Но черт побери, этого было недостаточно! Ему нужно было ее присутствие. Находясь рядом с ним, она сумела бы избавить его от мрачных мыслей, горького разочаровании, отчаяния и гнева.
Сколько раз он читал и перечитывал ее письма! Мэтью потерял этому счет. Он знал их все наизусть.
«Мой обожаемый Мэтью!
Я беспрестанно молюсь о том, чтобы ты был в добром здравии и безопасности. Твои родные и я с нетерпением ждем того дня, когда ты возвратишься к нам, когда эта бесконечная война все-таки закончится, когда каждый сможет вернуться в те места, которые он покинул».
Далее она передавала ему новости о плантации Бель-Шансон и ее обитателях, новоорлеанские сплетни, свои собственные наблюдения. Трезвость ее оценок восхищала его. Как бы помогли ему сейчас рассудительность и благородство Рэчел!
Мэтью сделал еще глоток виски, думая о своем вчерашнем визите в Белый Дом. Интересно, что сказала бы Рэчел об Аврааме Линкольне? На Мэтью произвело огромное впечатление спокойное достоинство, с которым держался этот человек, его проницательный взгляд. Война тяжелым бременем лежала на плечах президента, но, по мнению Мэтью, тот был в состоянии справиться с этой ношей. Поговорив с ним полчаса с глазу на глаз, Мэтью покинул Белый Дом с чувством надежды. Усилиями Линкольна исход войны мог стать менее кровавым, чем того хотелось кое-кому из членов правительства.
Все это Мэтью описал в своем дневнике. Он хотел, чтобы Рэчел когда-нибудь прочла его записи и увидела, как много значила для него их любовь. Рэчел была его путеводной звездой во мраке адского наваждения.

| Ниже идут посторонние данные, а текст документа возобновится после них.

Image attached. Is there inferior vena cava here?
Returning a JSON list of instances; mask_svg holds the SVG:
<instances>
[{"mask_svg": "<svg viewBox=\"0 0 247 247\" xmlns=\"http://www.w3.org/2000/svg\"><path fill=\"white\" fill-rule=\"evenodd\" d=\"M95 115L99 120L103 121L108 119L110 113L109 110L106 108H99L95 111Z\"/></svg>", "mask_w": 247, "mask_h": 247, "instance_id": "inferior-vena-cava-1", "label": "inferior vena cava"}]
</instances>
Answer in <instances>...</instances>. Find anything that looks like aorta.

Мэтью раскрыл дневник, перечитывая последние слова:
«Есть множество вещей, за которые стоит сражаться: любовь, честь, родина, но важнейшая для меня — теперь я знаю это точно — любовь. Ради нее я, если придется, пожертвую всем остальным.

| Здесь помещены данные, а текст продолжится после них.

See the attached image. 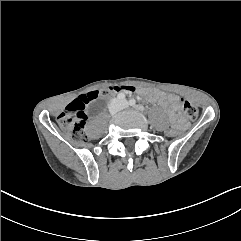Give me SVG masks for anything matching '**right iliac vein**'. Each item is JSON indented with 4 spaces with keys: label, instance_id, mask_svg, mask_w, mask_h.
Segmentation results:
<instances>
[{
    "label": "right iliac vein",
    "instance_id": "obj_1",
    "mask_svg": "<svg viewBox=\"0 0 241 241\" xmlns=\"http://www.w3.org/2000/svg\"><path fill=\"white\" fill-rule=\"evenodd\" d=\"M114 112H115V108H112V109H111V113H114Z\"/></svg>",
    "mask_w": 241,
    "mask_h": 241
}]
</instances>
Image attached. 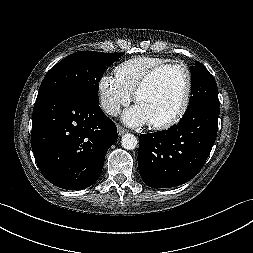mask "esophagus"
<instances>
[{"mask_svg": "<svg viewBox=\"0 0 253 253\" xmlns=\"http://www.w3.org/2000/svg\"><path fill=\"white\" fill-rule=\"evenodd\" d=\"M117 131L120 136L127 132V130L121 127L120 125L117 126Z\"/></svg>", "mask_w": 253, "mask_h": 253, "instance_id": "esophagus-1", "label": "esophagus"}]
</instances>
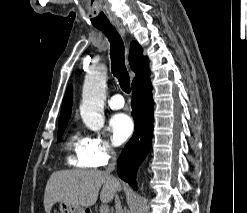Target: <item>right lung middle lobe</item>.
<instances>
[{"mask_svg": "<svg viewBox=\"0 0 247 213\" xmlns=\"http://www.w3.org/2000/svg\"><path fill=\"white\" fill-rule=\"evenodd\" d=\"M66 125H67V123L58 126V139L62 136V134L66 128Z\"/></svg>", "mask_w": 247, "mask_h": 213, "instance_id": "1", "label": "right lung middle lobe"}]
</instances>
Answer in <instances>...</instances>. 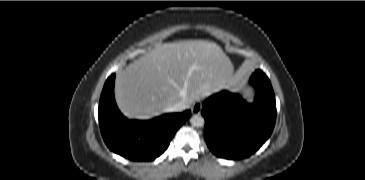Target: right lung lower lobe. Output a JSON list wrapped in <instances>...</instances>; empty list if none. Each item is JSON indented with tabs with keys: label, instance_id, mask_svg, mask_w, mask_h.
Returning <instances> with one entry per match:
<instances>
[{
	"label": "right lung lower lobe",
	"instance_id": "obj_1",
	"mask_svg": "<svg viewBox=\"0 0 365 180\" xmlns=\"http://www.w3.org/2000/svg\"><path fill=\"white\" fill-rule=\"evenodd\" d=\"M115 74L106 81L99 102L102 137L113 152L132 161H152L168 147L190 110L170 113L148 121L129 120L119 111L114 98Z\"/></svg>",
	"mask_w": 365,
	"mask_h": 180
}]
</instances>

Я выполняю последнее задание, любовь моя, и возвращаюсь к тебе. Как обещал».
Штат Нью-Йорк. Четыре месяца спустя
Всеми силами души Мэтью стремился сдержать обещание. Однако обстоятельства были против него. Его заключительное задание окончилось провалом. Мэтью удалось обнаружить организацию северян, сочувствующих и действующих в пользу Конфедерации, и он не сомневался, что сумеет разоблачить и обезвредить их, но в последний момент был выдан двойным агентом.

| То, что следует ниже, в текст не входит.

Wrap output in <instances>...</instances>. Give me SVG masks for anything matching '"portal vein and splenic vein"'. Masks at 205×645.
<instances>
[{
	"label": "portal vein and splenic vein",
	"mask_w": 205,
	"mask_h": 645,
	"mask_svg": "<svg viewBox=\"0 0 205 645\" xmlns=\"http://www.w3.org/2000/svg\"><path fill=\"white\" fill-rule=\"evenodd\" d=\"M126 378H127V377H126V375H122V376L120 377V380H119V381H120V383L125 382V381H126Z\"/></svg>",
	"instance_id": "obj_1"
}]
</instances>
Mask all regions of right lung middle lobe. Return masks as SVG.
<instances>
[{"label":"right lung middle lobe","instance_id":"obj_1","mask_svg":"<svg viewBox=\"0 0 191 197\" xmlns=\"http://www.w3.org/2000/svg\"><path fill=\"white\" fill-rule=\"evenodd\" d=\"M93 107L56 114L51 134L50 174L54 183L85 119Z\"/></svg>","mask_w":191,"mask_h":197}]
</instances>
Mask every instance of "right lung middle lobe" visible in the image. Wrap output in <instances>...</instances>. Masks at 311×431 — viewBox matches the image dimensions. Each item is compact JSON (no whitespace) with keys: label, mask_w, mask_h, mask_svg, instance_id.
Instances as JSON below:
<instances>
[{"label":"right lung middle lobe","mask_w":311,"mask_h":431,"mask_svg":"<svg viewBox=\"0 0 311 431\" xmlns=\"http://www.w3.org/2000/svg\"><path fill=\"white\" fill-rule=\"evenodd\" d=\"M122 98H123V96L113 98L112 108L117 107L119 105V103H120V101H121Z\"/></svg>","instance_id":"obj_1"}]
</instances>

По иронии судьбы, его передали в руки того самого человека, за которым он охотился, — руководителя обширной группы заговорщиков-южан, не гнушавшихся никакими средствами для ослабления юнионистов. В ход шли грабежи, саботажи, убийства.
Сейчас Мэтью ожидал приговора своих тюремщиков. Он почти не надеялся остаться в живых. В глазах этих людей он был предателем, изменившим делу Конфедерации. Шпионом. Возмездием за это скорее всего должна стать смерть.
Он пошевелился, и боль пронизала его тело. Оно было почти целиком покрыто синяками и кровоподтеками. Чтобы получить от него информацию, его жестоко избили. Вопреки ожиданиям своих палачей он молчал, и его били снова. Один из них даже приставил к голове Мэтью пистолет и со смехом нажал спусковой крючок.
Пистолет не был заряжен.
— Я надеюсь, что скоро убью тебя, — проскрежетал теперь этот человек прямо в ухо Мэтью. — Ты сукин сын, грязный креол, дружок черномазых. — И он с размаху ударил пленника по лицу.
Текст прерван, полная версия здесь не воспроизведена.